The federal government is giving a financial boost to one of the University of British Columbia’s (UBC) climate action initiatives. The District Waste Heat Recovery Project received $974,000 in funding to install heat recovery systems that will reduce the university’s reliance on natural gas.
“The new heat recovery systems will improve the efficiency of UBC’s Bioenergy Research Demonstration Facility, which is currently being upgraded to produce up to 70 per cent of the Vancouver campus’ thermal energy using clean, locally sourced wood waste,” said Santa J. Ono, president and vice-chancellor of UBC. “The new heat recovery systems will reduce UBC’s emissions by over 1,000 tonnes of carbon dioxide annually.”
Over the lifespan of the project, UBC will see a cumulative reduction of about 14,600 tonnes of greenhouse gas emissions. The university will also save around $1 million in heating costs annually, according to Environment and Climate Change Canada.

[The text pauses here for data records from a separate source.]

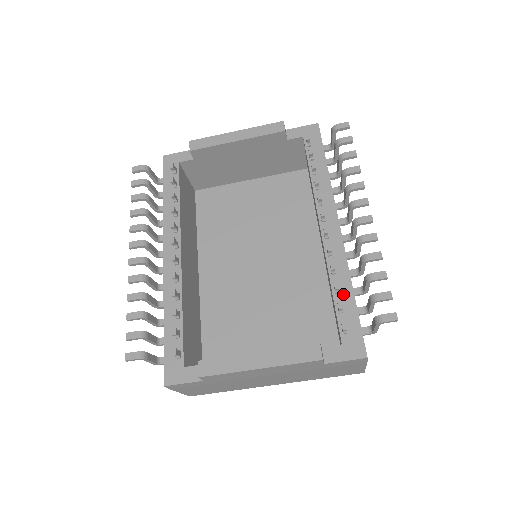
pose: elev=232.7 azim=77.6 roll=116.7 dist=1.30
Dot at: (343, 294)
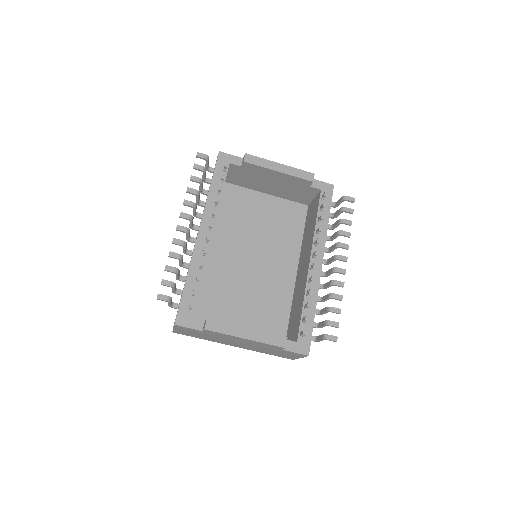
Dot at: (309, 311)
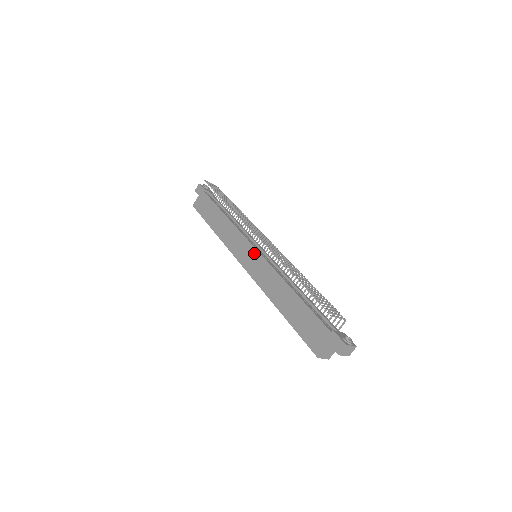
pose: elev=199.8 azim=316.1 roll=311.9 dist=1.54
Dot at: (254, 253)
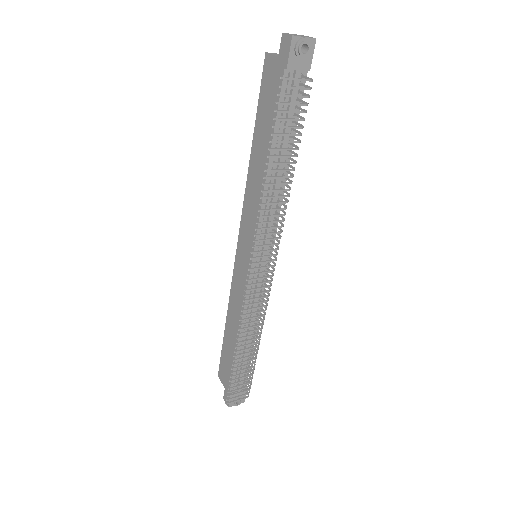
Dot at: (247, 265)
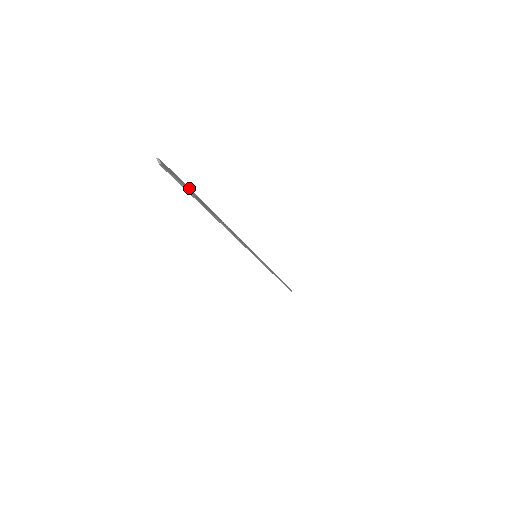
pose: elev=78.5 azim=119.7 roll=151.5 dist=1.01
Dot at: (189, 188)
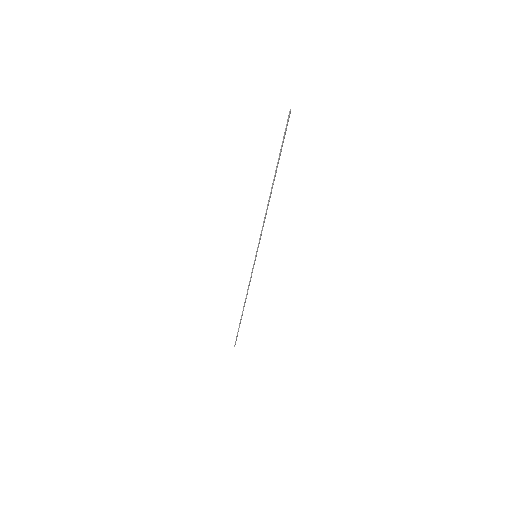
Dot at: occluded
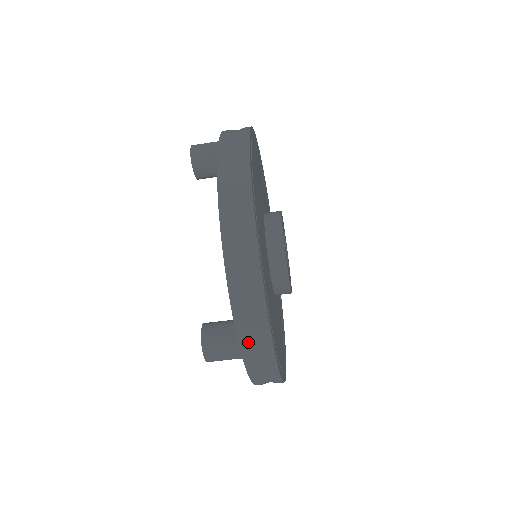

The new system will redirect the heat recovered to the campus’s hot-water district energy system, which supplies the majority of its buildings with heat and hot water.
“Our government will continue to invest in projects that support clean energy in educational institutions like the University of British Columbia so that students can live and work in cleaner, more sustainable environments for generations to come,” said Jonathan Wilkinson, minister of environment and climate change.
The funding comes from the federal government’s Low Carbon Economy Challenge, which invests in projects that reduce carbon pollution, save money and create jobs.